A week and a half later, though, Axelrod said Waters met with Steinmetz again and learned he was set to be fired if he didn’t resign. He chose not to.
“The next morning at 8:30 I was notified by university counsel that he had been fired,” Axelrod said.
Although Axelrod said he doesn’t know what Waters’ next step is, he said Waters will fight to clear his name.
“He had the most sterling of reputations and he wants it back,” Axelrod said. “He cannot let his beloved alma mater take away his good name.”
Waters made his first public statement following his termination on his Facebook page Monday, saying the recent events have been the most difficult in his life and have put tremendous stress on his family.
“It’s through your prayers and well wishes that we are sustained and strengthened,” Waters said.
Many opposed to OSU’s decision have taken to social media to create support pages for Waters.
As of Wednesday morning, more than $13,000 had been donated to Waters and his family through an online fundraising campaign. In addition, an online petition calling for Waters to get his job back had received more than 8,000 signatures as of Wednesday evening.
Waters was publicly discussing the band’s plans for the upcoming year as recently as two weeks ago. At a panel discussion about the band’s elaborate shows at the Columbus Metropolitan Club, he said the band will perform a “Wizard of Oz”-themed halftime show sometime this fall, The Columbus Dispatch reported.
Lewis did not immediately respond to an email Wednesday asking about changes in the band’s schedule given Waters’ termination.
The marching band is still making appearances, however, including a performance Friday night with the Columbus Symphony Orchestra at Picnic with the Pops.
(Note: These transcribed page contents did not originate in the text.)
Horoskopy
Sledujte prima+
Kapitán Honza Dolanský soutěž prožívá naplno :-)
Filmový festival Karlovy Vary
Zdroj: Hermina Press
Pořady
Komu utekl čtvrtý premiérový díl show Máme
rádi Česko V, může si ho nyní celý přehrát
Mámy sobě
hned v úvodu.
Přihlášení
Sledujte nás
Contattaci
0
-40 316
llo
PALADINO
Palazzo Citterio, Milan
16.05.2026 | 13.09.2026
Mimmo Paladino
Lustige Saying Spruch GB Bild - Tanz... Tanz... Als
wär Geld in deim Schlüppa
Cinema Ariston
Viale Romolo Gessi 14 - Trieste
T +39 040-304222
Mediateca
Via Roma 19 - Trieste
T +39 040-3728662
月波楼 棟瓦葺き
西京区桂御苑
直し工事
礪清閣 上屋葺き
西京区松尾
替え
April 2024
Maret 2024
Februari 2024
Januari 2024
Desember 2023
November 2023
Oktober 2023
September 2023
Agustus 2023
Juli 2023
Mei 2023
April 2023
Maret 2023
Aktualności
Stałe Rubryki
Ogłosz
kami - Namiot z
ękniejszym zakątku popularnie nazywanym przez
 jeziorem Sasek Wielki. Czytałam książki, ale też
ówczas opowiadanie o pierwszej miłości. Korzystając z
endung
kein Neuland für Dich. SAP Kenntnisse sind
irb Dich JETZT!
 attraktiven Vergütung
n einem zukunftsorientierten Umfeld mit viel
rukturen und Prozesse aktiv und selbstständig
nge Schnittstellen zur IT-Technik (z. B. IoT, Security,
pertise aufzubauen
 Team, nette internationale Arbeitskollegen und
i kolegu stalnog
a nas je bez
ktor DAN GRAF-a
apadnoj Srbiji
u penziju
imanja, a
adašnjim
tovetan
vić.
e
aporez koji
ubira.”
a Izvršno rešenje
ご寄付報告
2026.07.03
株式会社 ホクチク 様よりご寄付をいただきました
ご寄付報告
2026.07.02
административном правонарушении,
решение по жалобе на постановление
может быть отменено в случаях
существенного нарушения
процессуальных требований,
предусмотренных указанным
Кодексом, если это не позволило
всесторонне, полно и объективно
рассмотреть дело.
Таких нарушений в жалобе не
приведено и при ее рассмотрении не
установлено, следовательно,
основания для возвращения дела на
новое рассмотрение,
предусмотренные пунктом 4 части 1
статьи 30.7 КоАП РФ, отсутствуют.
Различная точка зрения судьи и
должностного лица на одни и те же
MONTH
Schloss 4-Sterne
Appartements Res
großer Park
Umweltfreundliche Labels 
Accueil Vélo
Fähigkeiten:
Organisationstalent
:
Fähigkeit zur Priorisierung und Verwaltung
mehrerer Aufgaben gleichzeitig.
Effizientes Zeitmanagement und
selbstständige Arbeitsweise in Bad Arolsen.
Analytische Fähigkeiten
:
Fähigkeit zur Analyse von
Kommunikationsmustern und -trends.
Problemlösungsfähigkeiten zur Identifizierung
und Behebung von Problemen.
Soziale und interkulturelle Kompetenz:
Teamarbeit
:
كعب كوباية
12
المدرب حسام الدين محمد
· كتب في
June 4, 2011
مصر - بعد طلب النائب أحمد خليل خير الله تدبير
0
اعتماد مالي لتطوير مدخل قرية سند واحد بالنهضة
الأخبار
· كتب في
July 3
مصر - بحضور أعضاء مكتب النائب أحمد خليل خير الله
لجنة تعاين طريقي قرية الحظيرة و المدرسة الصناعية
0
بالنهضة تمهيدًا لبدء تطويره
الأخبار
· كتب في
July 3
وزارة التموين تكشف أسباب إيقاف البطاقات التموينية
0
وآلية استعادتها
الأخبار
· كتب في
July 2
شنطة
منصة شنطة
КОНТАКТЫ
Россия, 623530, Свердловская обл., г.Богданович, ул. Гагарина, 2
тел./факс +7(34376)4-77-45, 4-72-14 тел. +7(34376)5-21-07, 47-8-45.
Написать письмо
OSU concert band director Russel Mikkelson and Columbus Symphony resident director Albert-George Schram conducted the band in Waters’ place.
During Waters’ time as director, the band started using Apple iPads to help design and learn halftime performances. Some of these shows, including a Michael Jackson tribute show where the band formed legs that moonwalked across the field, went viral on social media.
Apple featured the marching band on an iPad Air television commercial that debuted in January. The company did not immediately return a call Tuesday inquiring about its relationship with the band given Waters’ termination.
OSU said in a statement last week it is in the process of finding an interim band director and ultimately a permanent one.
Lewis did not respond to repeated emails regarding the search, including how soon an interim director will be named and how much the process of finding a new director will cost.